Puspa mendengus. "Baik apanya, sama om-om? Ihh.. Merinding. Kata kak Latif, om-omnya itu buncit, keliatan tua, iihhhhhh geli!" heboh Puspa.
Saka tersenyum samar, kenapa tingkah Puspa selalu lucu padahal gadis itu sedang kesal.
"Udah sampe." Saka mematikan mesin mobil, melepas sabuk pengaman lalu turun.
Puspa dengan bingung turun lalu menghampiri Saka. "Kok om ikut turun?" tanyanya setelah mengikuti langkah Saka.
"Saya juga tinggal di sini."
"Oh kita tetanggan gitu? Ihhh asyiknya.." Puspa berseru riang.
Saka hanya tersenyum tipis.
"Nanti om bisa bareng dong sama Puspa ke sekolah?
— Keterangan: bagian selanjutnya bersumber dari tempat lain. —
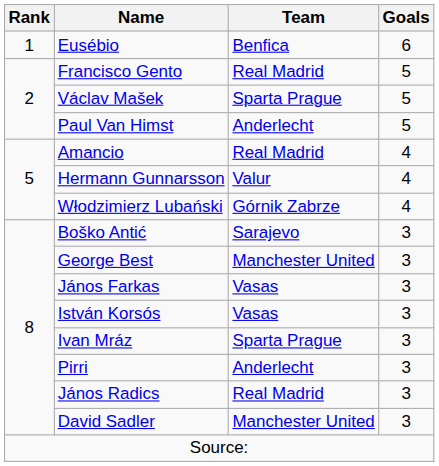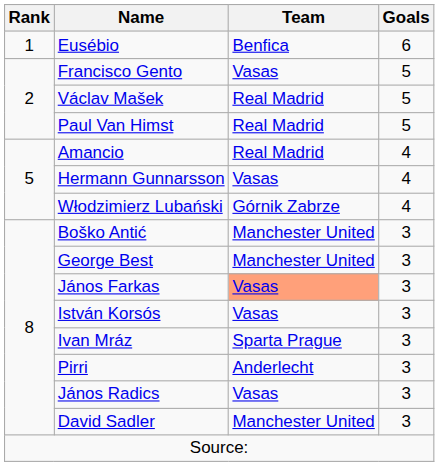Francisco Gento | Team: Real Madrid -> Vasas
Václav Mašek | Team: Sparta Prague -> Real Madrid
Paul Van Himst | Team: Anderlecht -> Real Madrid
Hermann Gunnarsson | Team: Valur -> Vasas
Boško Antić | Team: Sarajevo -> Manchester United
János Farkas | Team: no background -> lightsalmon background
János Radics | Team: Real Madrid -> Vasas
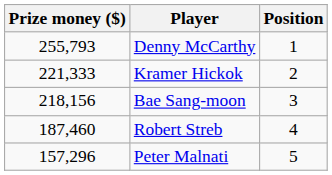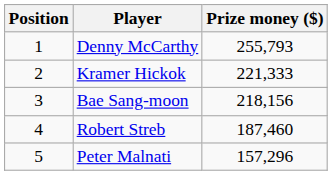columns swapped: Position <-> Prize money ($)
Nebeng gitu Puspa biar uangnya ga habis buat bayar taksi,"
Saka terlihat ragu, dia jelas tidak ingin menciptakan skandal dengan muridnya sendiri. Cukup kemarin dia terlibat masalah dan di cap suka open BO.
"Ga sampe sekolah, turunin aja Puspa di perempatan. Ga papa kok!"
Saka mengangguk ragu, bukankah seperti itu hanya akan mengundang curiga. Entahlah, lihat besok saja.
Selama di dalam lift Puspa terus berceloteh, begitu bawel namun anehnya Saka tidak terganggu malah asyik mendengarkan.